Make sure the items you’re packing are adequately sealed and aren’t damp. During the winter, unexpected moisture can cause things to warp or crack. During the spring thaw, humidity can attract pests and mold. Storing your items in vacuum-sealed bags, dry boxes, and with desiccants to ensure your items are safe no matter what. 

Condensation is a big issue in wintertime and colder climates, but it can happen anytime of the year and in other climates as well—especially humid ones. So no matter where you live, if condensation could be an issue, you need to install vents. You can install it on the end walls, container doors, and sidewalls. Best is to install 2 vents diagonally, so air can match the outside temperature.

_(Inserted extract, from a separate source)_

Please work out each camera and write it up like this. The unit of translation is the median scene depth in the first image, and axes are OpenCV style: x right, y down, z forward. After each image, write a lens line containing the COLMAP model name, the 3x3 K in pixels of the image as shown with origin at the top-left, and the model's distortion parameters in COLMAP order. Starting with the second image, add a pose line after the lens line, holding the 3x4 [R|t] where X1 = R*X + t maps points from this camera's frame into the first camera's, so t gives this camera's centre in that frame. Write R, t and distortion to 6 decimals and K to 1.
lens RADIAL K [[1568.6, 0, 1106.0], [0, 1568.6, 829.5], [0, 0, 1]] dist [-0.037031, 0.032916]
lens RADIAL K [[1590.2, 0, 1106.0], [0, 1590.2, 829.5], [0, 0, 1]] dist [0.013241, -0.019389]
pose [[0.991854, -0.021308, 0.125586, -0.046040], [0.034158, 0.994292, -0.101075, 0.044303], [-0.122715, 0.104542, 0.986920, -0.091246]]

Container Frozen to the Ground
When a container is positioned directly on the ground without blocks underneath the corner posts, it might sink into the ground. Once it sinks into the ground and the ground freezes, your container is now frozen to the ground and can be nearly impossible to winch it out (if needed). If you plan to move your container during winter, ensure you have placed blocks beneath the corner posts so it's easier to move when you need to.

Roof Damage
Another way to prepare for winter is to check your container for damage, such as rust or pinholes. During the winter, we sometimes get inches of snow at a time, and what you don’t want is for a large amount of snow to concave the container ceiling and cause irreparable damage to your container or items inside. Before winter hits, do a walk around of your container—especially the roof— and check for damages. See if there are any areas that hold water or places that are starting to cave in. Push out any dents holding water and silicone or caulk pinholes where the sun is creeping in.

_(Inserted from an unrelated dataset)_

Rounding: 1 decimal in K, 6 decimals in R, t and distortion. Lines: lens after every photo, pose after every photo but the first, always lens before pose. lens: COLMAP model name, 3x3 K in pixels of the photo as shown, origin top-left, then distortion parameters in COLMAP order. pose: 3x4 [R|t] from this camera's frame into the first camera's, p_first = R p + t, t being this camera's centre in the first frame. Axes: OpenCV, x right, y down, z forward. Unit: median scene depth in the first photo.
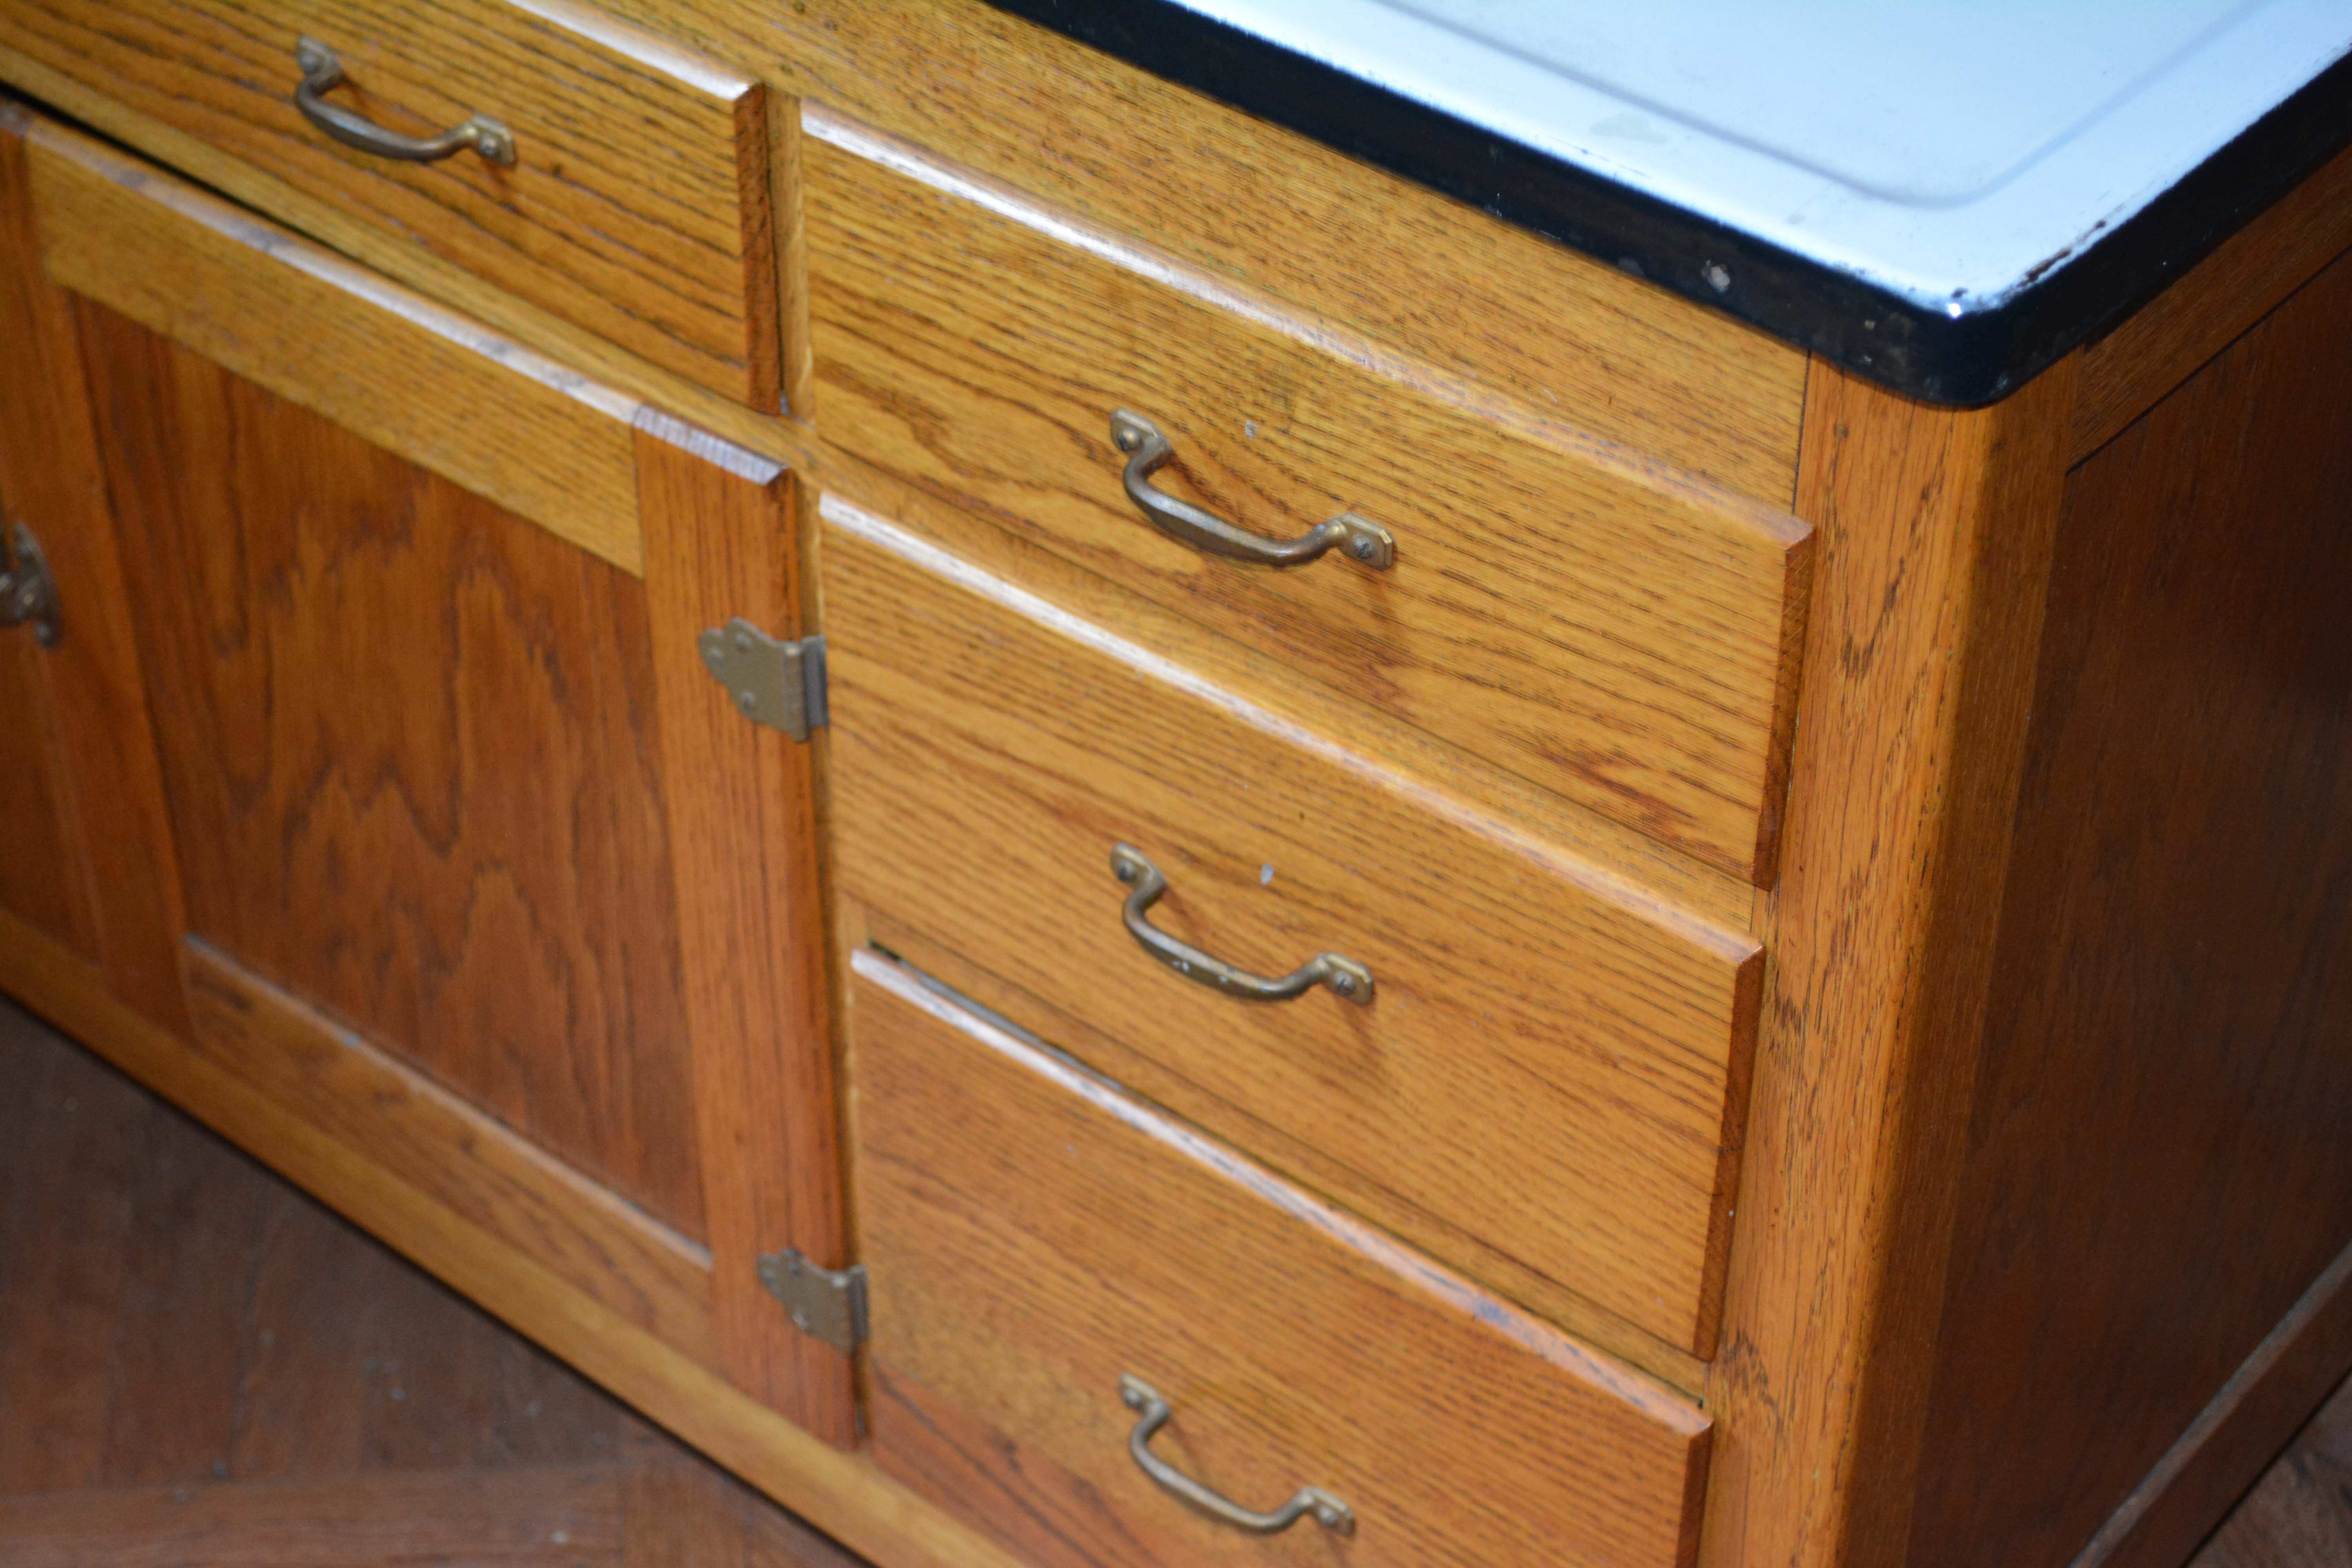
lens RADIAL K [[4322.5, 0, 1176.0], [0, 4322.5, 784.0], [0, 0, 1]] dist [0.008226, 0.088902]
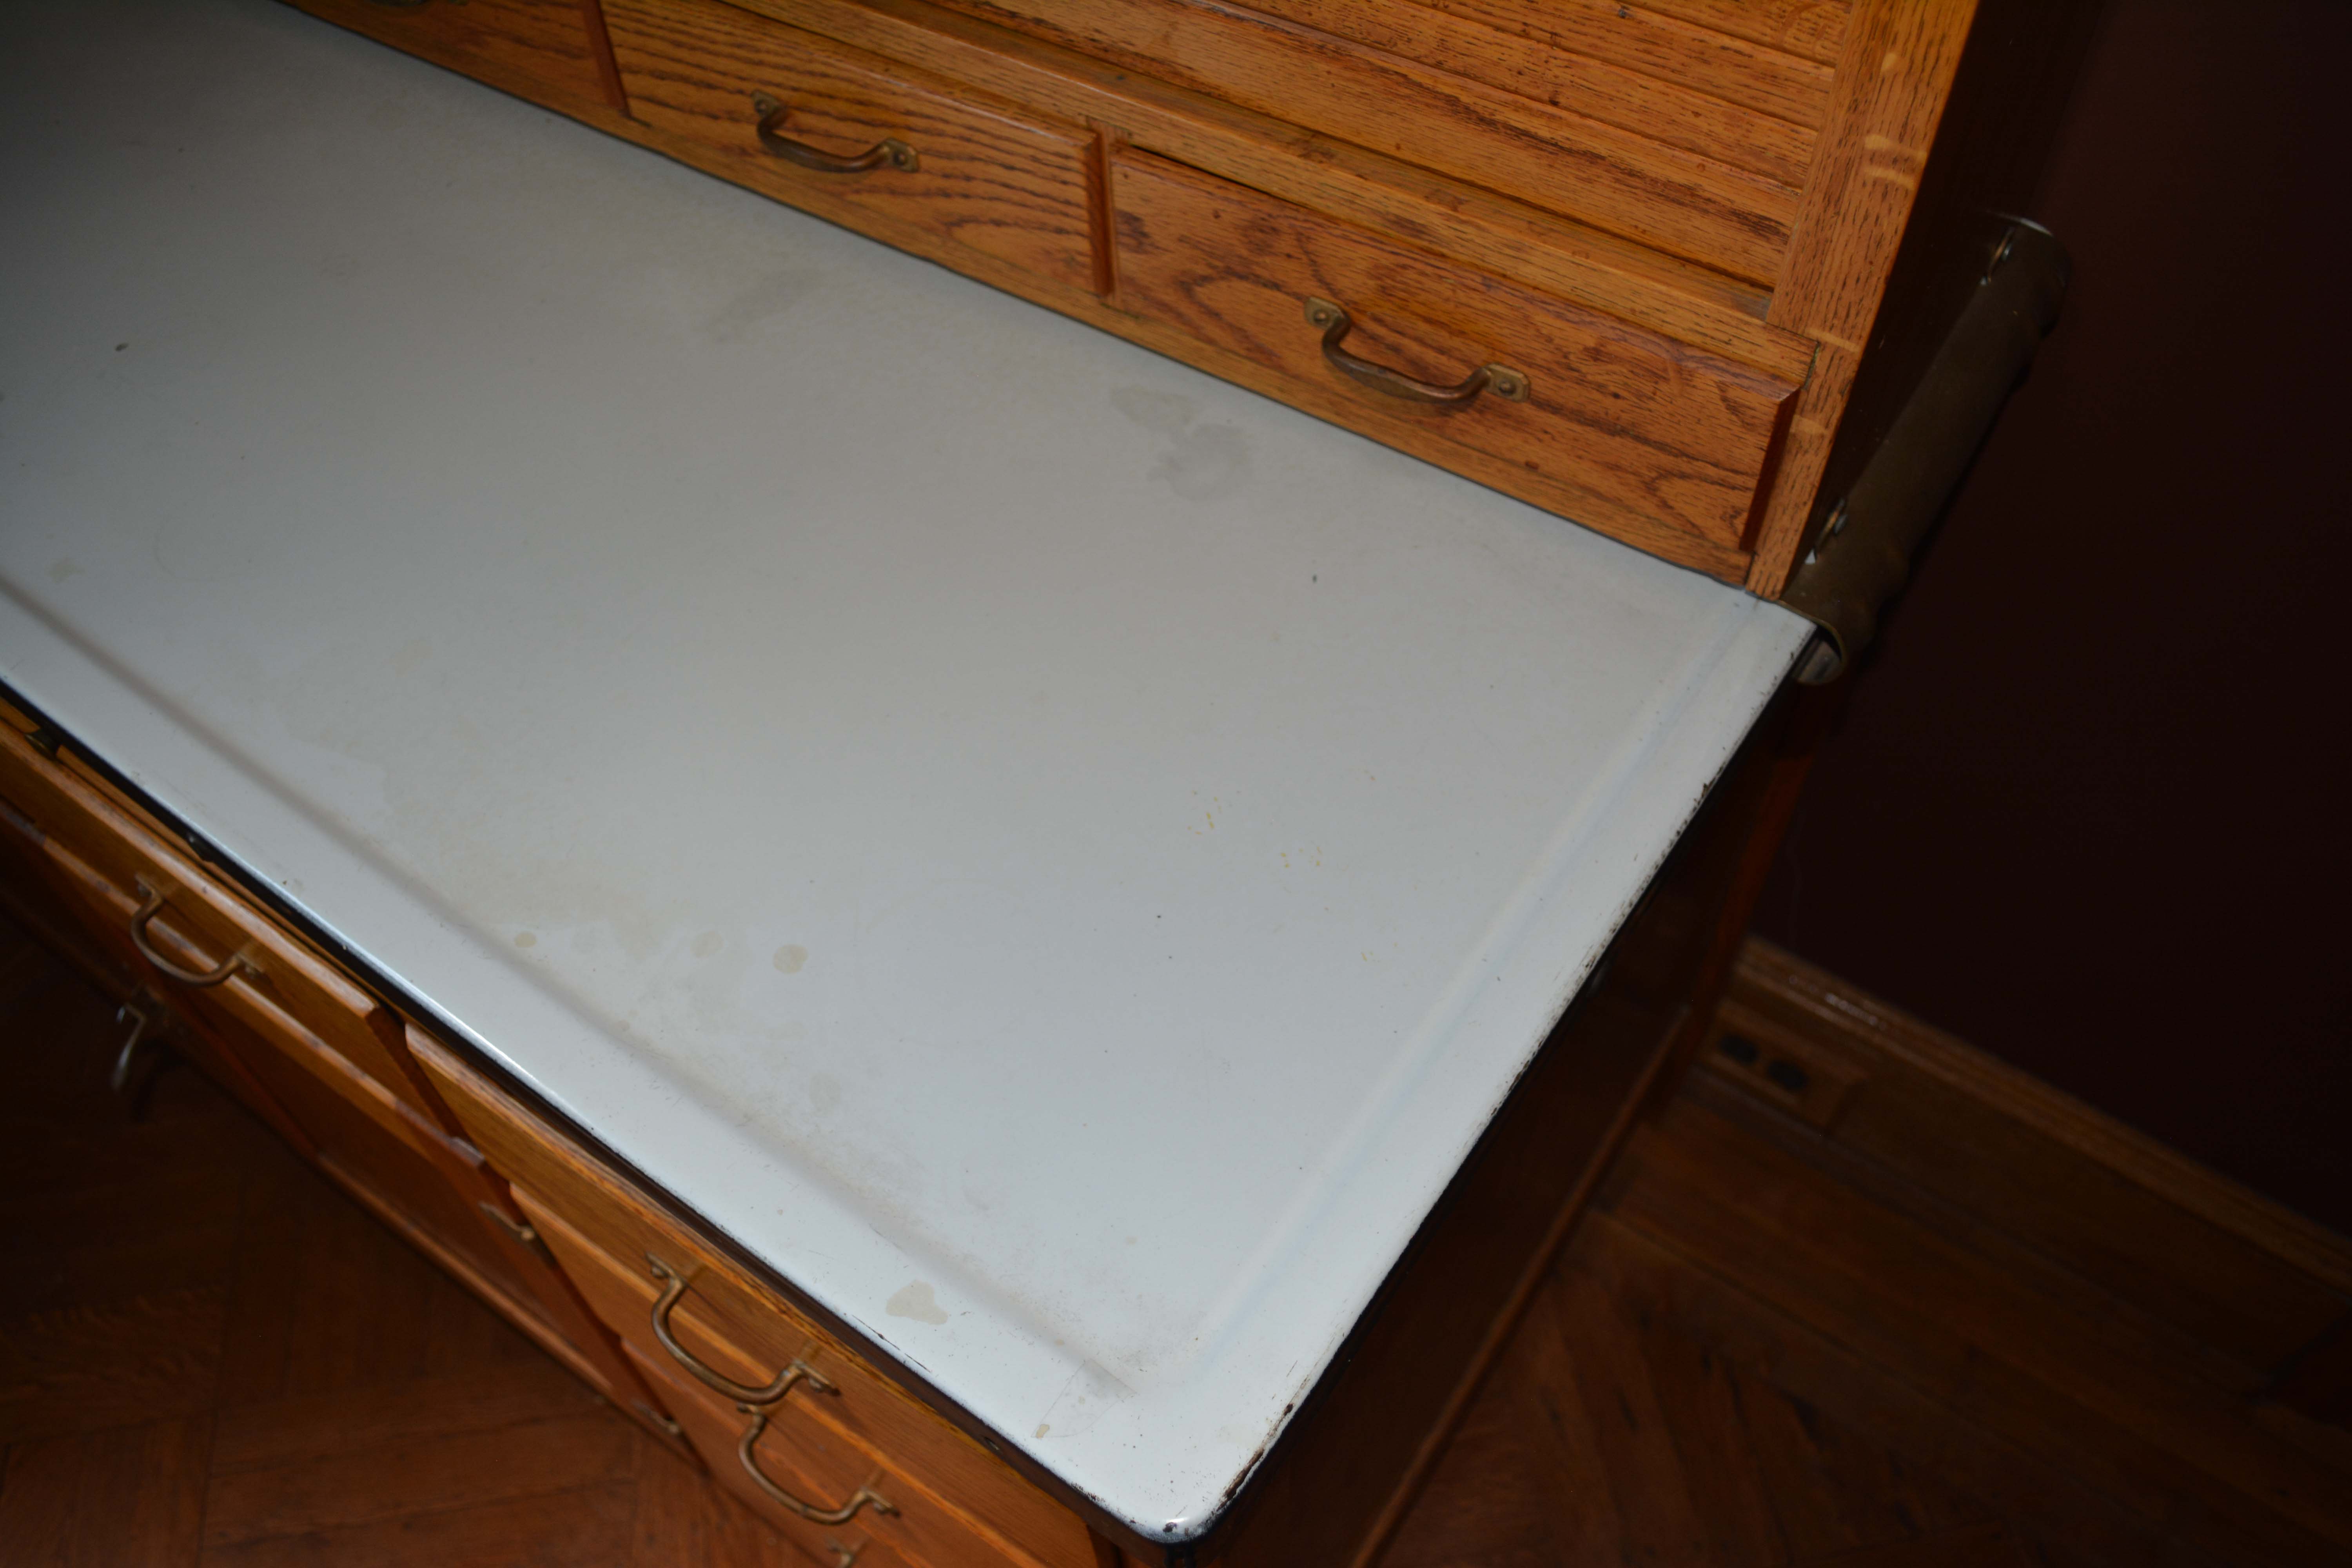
lens RADIAL K [[1820.9, 0, 1165.0], [0, 1820.9, 803.5], [0, 0, 1]] dist [-0.082689, 0.009172]
pose [[0.995176, -0.094035, 0.027978, 0.142836], [0.084479, 0.966343, 0.242992, -0.336372], [-0.049886, -0.239456, 0.969625, 0.430496]]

Another problem that can cause issues during winter are rodents looking for shelter. They could sneak under your shipping container through the forklift pockets, or mice/birds could nest in the corner castings. Although shipping containers are rodent-free and they won’t be able to gnaw their way into the container, rodents such as skunks, foxes, rats or bunnies can still make the underside of the container their home during winter. These animals could cause health issues or problems later on.

Maintain moving parts 
Keep an eye on the doors’ joints. By oiling and opening it now and then you can prevent the joint from rusting and fusing together. Make sure joints are clear of mud by rinsing the area with water  and soap. WD-40 or other lubricants can be applied to joints and doors to help with functionality. 

Check that container is sealed
Look for any cracks or gaps in the walls; anything that affects the humidity and airflow can lead to sudden environmental changes within your shipping container.